= Pandippara =

Village in Kerala, India

Pandippara is a small village in Idukki District in Kerala, India.

People started living in this village from the mid-1950s. Most of the early dwellers were from Kottayam and Pathanamthitta Districts. Pandippara has a syro malabar Catholic church (St. Joseph Church) situated at the top of the hill, around which the village has developed over the years. An Upper Primary School is associated with the church (St. Joseph U P School). Karikkintholam and Eettikavala are two different parts of the village. The village is connected with Thadiambadu, Vimalagiri, Upputhode, Thankamony, Nelivayal and Narakakanam by roads. The village includes a rock formation called Kurisupara, also known locally as "Tourist Para", which overlooks the surrounding area and part of the Idukki Arch Dam reservoir. The roads are good, and one can reach this place both from Cheruthoni and Kattappana. It is 16 kilometers from Cheruthoni and 20 kilometers from Kattappana.

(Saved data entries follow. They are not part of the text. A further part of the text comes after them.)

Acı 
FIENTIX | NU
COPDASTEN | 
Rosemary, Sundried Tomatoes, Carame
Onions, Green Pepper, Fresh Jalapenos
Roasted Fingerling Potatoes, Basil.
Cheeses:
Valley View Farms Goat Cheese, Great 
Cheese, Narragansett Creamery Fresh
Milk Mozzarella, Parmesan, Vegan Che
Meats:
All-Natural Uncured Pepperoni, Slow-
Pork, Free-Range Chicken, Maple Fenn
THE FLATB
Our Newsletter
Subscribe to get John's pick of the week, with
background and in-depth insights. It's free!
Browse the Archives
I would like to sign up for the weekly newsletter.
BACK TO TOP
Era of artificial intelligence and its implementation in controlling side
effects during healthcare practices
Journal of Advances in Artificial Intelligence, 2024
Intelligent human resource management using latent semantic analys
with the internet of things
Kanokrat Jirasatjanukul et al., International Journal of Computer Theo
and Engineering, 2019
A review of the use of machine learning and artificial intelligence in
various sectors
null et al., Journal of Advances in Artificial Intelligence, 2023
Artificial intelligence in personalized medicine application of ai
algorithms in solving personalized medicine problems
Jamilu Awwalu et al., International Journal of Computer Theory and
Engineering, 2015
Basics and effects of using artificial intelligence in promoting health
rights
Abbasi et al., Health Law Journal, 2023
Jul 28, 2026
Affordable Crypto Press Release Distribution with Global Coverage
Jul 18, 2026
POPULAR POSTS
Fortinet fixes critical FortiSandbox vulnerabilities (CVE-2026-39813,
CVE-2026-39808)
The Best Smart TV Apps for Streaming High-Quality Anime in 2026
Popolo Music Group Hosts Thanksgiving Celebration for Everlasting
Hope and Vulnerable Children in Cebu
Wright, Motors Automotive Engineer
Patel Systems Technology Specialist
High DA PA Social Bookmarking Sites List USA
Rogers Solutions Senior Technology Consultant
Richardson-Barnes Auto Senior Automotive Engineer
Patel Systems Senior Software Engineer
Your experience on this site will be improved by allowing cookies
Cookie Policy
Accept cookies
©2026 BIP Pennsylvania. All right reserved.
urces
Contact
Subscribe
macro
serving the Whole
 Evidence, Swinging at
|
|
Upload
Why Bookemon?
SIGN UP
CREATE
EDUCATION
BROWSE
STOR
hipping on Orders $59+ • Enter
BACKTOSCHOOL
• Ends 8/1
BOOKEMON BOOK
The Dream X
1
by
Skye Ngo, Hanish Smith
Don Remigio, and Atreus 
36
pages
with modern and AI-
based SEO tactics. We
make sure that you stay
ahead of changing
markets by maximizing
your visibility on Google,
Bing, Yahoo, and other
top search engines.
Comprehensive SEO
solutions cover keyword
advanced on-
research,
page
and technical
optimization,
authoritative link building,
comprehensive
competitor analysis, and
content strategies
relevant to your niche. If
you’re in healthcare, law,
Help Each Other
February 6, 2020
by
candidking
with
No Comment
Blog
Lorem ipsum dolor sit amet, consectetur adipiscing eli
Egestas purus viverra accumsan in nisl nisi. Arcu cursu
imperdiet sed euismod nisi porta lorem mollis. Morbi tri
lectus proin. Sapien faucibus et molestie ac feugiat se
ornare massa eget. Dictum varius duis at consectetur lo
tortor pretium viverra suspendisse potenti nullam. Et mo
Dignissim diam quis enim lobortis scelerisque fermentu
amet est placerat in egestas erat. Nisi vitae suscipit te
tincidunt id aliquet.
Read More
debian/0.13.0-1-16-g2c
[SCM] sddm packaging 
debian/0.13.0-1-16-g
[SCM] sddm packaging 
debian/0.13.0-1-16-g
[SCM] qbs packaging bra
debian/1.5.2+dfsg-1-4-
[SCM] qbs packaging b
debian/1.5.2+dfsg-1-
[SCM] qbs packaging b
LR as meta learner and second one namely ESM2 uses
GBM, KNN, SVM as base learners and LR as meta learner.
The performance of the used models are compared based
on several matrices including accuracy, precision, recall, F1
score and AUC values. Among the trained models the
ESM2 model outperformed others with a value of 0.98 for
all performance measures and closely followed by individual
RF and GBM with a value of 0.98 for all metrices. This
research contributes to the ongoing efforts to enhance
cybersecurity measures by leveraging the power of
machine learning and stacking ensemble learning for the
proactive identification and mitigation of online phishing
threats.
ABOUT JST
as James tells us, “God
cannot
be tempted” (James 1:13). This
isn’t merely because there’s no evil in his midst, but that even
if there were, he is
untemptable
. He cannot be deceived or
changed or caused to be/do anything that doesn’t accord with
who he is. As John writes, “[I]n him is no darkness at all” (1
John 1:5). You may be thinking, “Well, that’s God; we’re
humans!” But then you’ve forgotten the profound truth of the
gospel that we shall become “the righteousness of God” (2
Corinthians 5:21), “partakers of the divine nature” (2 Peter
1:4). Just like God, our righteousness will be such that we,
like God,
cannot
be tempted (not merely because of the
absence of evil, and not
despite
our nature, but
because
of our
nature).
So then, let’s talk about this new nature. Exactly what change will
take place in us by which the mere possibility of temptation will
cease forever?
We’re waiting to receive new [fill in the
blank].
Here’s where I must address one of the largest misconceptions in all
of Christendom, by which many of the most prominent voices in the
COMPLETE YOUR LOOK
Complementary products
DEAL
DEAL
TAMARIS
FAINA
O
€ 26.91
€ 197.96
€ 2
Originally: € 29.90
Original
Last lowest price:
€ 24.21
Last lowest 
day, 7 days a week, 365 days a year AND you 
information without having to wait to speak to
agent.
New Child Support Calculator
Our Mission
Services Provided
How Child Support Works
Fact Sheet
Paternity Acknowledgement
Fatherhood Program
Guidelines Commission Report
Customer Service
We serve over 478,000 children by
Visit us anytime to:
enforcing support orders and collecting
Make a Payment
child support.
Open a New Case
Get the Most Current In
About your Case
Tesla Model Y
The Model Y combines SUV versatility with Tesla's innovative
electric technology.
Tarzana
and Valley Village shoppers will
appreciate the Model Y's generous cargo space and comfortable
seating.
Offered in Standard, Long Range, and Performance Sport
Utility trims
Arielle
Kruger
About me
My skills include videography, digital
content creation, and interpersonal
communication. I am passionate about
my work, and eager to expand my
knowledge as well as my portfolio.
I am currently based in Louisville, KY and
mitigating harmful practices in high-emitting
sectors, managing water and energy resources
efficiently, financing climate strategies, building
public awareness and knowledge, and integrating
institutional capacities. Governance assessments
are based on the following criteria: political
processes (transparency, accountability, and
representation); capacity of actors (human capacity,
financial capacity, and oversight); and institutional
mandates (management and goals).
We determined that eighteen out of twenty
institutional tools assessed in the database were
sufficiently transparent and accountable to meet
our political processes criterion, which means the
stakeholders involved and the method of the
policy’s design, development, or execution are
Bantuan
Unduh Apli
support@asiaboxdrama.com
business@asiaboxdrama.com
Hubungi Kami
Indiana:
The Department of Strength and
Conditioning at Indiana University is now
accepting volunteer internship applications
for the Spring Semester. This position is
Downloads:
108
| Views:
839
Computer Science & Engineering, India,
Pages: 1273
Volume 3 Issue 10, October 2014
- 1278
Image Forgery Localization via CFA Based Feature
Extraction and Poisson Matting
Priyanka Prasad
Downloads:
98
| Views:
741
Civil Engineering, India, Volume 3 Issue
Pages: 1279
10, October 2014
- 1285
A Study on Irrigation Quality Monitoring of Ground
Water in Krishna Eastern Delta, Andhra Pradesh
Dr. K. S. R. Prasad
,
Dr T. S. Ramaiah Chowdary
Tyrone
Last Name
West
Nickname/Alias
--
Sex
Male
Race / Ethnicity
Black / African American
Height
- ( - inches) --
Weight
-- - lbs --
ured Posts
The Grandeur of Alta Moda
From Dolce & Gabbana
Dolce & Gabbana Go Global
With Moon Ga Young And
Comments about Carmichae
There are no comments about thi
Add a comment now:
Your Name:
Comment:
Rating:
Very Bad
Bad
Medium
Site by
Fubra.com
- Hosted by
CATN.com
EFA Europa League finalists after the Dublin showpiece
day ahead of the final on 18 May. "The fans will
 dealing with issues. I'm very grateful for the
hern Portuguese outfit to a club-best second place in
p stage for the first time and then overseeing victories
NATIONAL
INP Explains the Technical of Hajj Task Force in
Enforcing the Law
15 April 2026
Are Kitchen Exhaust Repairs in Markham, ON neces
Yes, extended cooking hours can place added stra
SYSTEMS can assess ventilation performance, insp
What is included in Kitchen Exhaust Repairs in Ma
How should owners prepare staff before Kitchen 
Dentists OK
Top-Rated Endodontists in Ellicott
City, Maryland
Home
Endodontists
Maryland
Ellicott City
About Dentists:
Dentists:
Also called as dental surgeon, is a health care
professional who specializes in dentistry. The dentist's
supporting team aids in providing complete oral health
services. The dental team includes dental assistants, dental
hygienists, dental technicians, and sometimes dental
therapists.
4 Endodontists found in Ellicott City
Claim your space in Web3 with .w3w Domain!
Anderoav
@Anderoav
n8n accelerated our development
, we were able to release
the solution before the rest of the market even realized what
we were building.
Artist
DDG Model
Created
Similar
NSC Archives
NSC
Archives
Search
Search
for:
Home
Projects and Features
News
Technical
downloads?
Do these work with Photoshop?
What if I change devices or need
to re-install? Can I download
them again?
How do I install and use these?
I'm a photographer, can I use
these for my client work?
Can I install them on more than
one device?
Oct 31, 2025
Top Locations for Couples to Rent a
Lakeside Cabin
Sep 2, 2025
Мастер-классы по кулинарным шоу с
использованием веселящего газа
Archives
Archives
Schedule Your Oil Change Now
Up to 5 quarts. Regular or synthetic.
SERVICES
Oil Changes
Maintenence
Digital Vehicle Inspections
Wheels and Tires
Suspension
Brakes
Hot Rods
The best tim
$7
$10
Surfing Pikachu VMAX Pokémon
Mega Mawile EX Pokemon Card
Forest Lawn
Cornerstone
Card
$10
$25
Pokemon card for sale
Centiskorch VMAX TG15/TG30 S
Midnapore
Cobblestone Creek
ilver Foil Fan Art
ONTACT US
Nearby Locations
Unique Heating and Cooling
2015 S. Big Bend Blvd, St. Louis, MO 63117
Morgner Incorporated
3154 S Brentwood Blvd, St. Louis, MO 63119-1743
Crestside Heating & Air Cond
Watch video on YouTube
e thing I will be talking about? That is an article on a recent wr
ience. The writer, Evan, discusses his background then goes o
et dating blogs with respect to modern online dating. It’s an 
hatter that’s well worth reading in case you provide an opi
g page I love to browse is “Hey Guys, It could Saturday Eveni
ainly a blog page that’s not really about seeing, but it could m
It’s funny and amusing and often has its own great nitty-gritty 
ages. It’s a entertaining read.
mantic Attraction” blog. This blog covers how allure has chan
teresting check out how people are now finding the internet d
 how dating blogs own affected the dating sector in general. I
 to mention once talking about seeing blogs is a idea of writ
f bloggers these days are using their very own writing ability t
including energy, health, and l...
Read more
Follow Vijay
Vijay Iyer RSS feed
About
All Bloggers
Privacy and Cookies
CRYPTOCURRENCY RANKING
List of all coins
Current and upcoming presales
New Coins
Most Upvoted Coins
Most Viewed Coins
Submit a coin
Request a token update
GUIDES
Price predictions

There were only 10 to 15 families initially who came from Palai (Kottayam district) and Vechoochira (in Pathanamthitta district). These people started cultivating various crops like paddy and vegetables and spices like pepper, ginger, and cardamom. Slowly people started migrating from different places. Like every other Highrange area Pandippara was also known for its pepper cultivation. The initial people had to fight with wild animals during the early years.

The initial families who occupied the place were Pullanthanal, Nellickal, Puthettu, Maramattathil, Narikuzhiyil, Pulikkiyil, Kannamkottu, Valavanal, Adakkanattu, Parasseril, Ezharakathu, Koithanam, Chakalackal, Kaithackal, Udumpusseril, Peedikackal Karukayil, Parayakattil, Peedikaparambil, Paremakkal and Kainanikkal.

Now the parish has around 400 families and close to 200 Hindu families. Muslim families may be few. One interesting thing about the Hindus in the area is that they are very co-operative and take part in all the church feast days and other religious activities. The Pin code for Pandippara post office is 685609.